Role of dopamine D2 receptors in human reinforcement learning

Abstract

Influential neurocomputational models emphasize dopamine (DA) as an electrophysiological and neurochemical correlate of reinforcement learning. However, evidence of a specific causal role of DA receptors in learning has been less forthcoming, especially in humans. Here we combine, in a between-subjects design, administration of a high dose of the selective DA D2/3-receptor antagonist sulpiride with genetic analysis of the DA D2 receptor in a behavioral study of reinforcement learning in a sample of 78 healthy male volunteers. In contrast to predictions of prevailing models emphasizing DA's pivotal role in learning via prediction errors, we found that sulpiride did not disrupt learning, but rather induced profound impairments in choice performance. The disruption was selective for stimuli indicating reward, whereas loss avoidance performance was unaffected. Effects were driven by volunteers with higher serum levels of the drug, and in those with genetically determined lower density of striatal DA D2 receptors. This is the clearest demonstration to date for a causal modulatory role of the DA D2 receptor in choice performance that might be distinct from learning. Our findings challenge current reward prediction error models of reinforcement learning, and suggest that classical animal models emphasizing a role of postsynaptic DA D2 receptors in motivational aspects of reinforcement learning may apply to humans as well.

Figure 1

Sulpiride effects on reinforcement learning. The learning curves depict the ratio of volunteers that chose the ‘correct' stimulus in the gain domain (upper graph, solid lines), and the ‘incorrect' stimulus in the loss domain (lower graph, dashed lines). In the gain domain, the ‘correct' stimulus is associated with a probability of 0.75 of winning £1, whereas in the loss domain the ‘incorrect' stimulus is associated with a probability of 0.75 of losing £1. (a) Sulpiride (red) compared with placebo (blue) induces behavioral impairments in the gain domain after learning has plateaued (Mann–Whitney test, p=0.016, n=76). (b) Sulpiride group divided by serum values through median split.
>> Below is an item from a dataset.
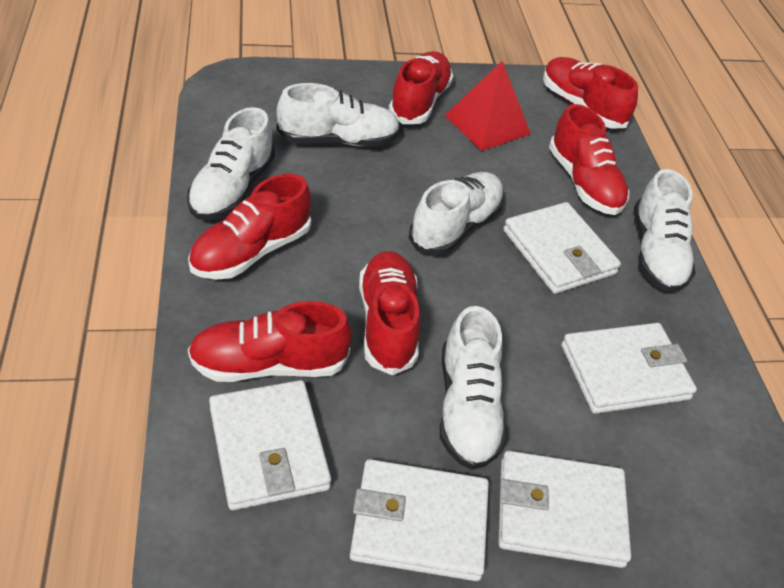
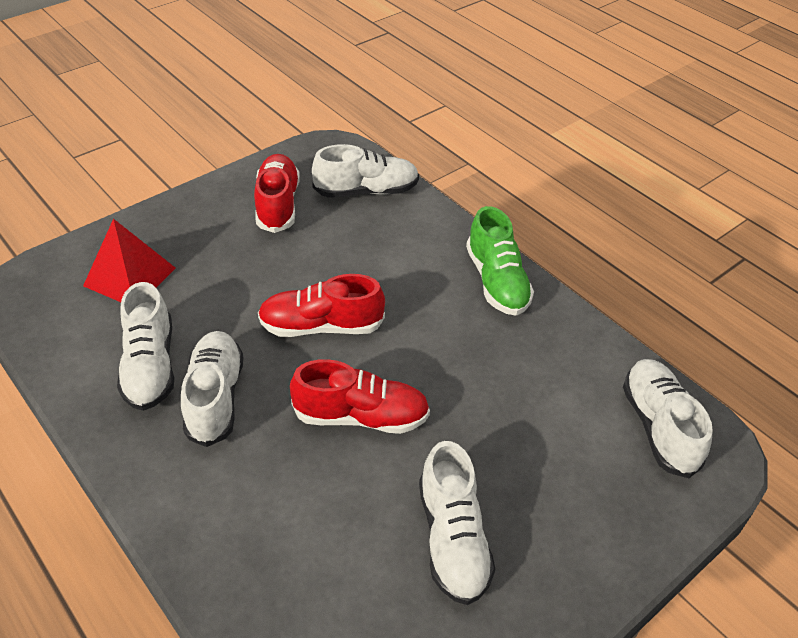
green shoe: 0 -> 1
red shoe: 6 -> 3
white wallet: 5 -> 0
Higher serum levels (red) relate to more prominent impairments in the gain domain when compared with volunteers with lower serum levels (blue, Mann–Whitney test, p=0.031, n=39).

Figure 2

Parameter estimates of the Q-learning model across drug, serum value and genotype groups, separately for the gain and loss domain. (a) Temperature parameter β_gain is significantly higher in the sulpiride group (57% increase compared with the placebo, p=0.005), but the learning rate α_gain is not affected, and there are no effects in the loss domain (α_loss, β_loss). (b) Higher sulpiride serum values selectively affect the temperature parameter β_gain (183% increase in high compared with low serum values, p=0.001), with no effects on either α_gain, α_loss or β_loss. (c) Pronounced sulpiride effects on β_gain are observed in A1+ genotype carriers (211% increase following sulpiride compared with placebo administration, p<0.001), but not in A1− genotype carriers.

Figure 3

Response latencies over trials. (a) Whereas response latencies decrease over trials in both groups, volunteers in the sulpiride (red) compared with the placebo (blue) group show higher response latencies in the gain domain in the plateau phase of learning (t-test, p=0.044, n=76). (b) Response latencies in the loss domain are higher than in the gain domain, and there is no significant difference between the sulpiride group (red) and the placebo group in the loss domain (blue).

Figure 4

Pharmacogenetic interaction of sulpiride and DA D2 receptor Taq1A polymorphism on reinforcement learning. (a) Volunteers with a genetically determined reduction in DA D2 receptor density (A1+ allele carriers) show behavioral impairments during reinforcement learning following sulpiride (red) compared with placebo (blue) administration in the gain domain (upper graph, solid lines, Mann–Whitney test, p=0.048, n=38), but not in the loss domain (lower graph, dashed lines). (b) Sulpiride (red) compared with placebo (blue) has no significant effect in either the gain (upper graph, solid lines) or the loss (lower graph, dashed lines) domain in volunteers who carry the common variant (A1−) of the polymorphism.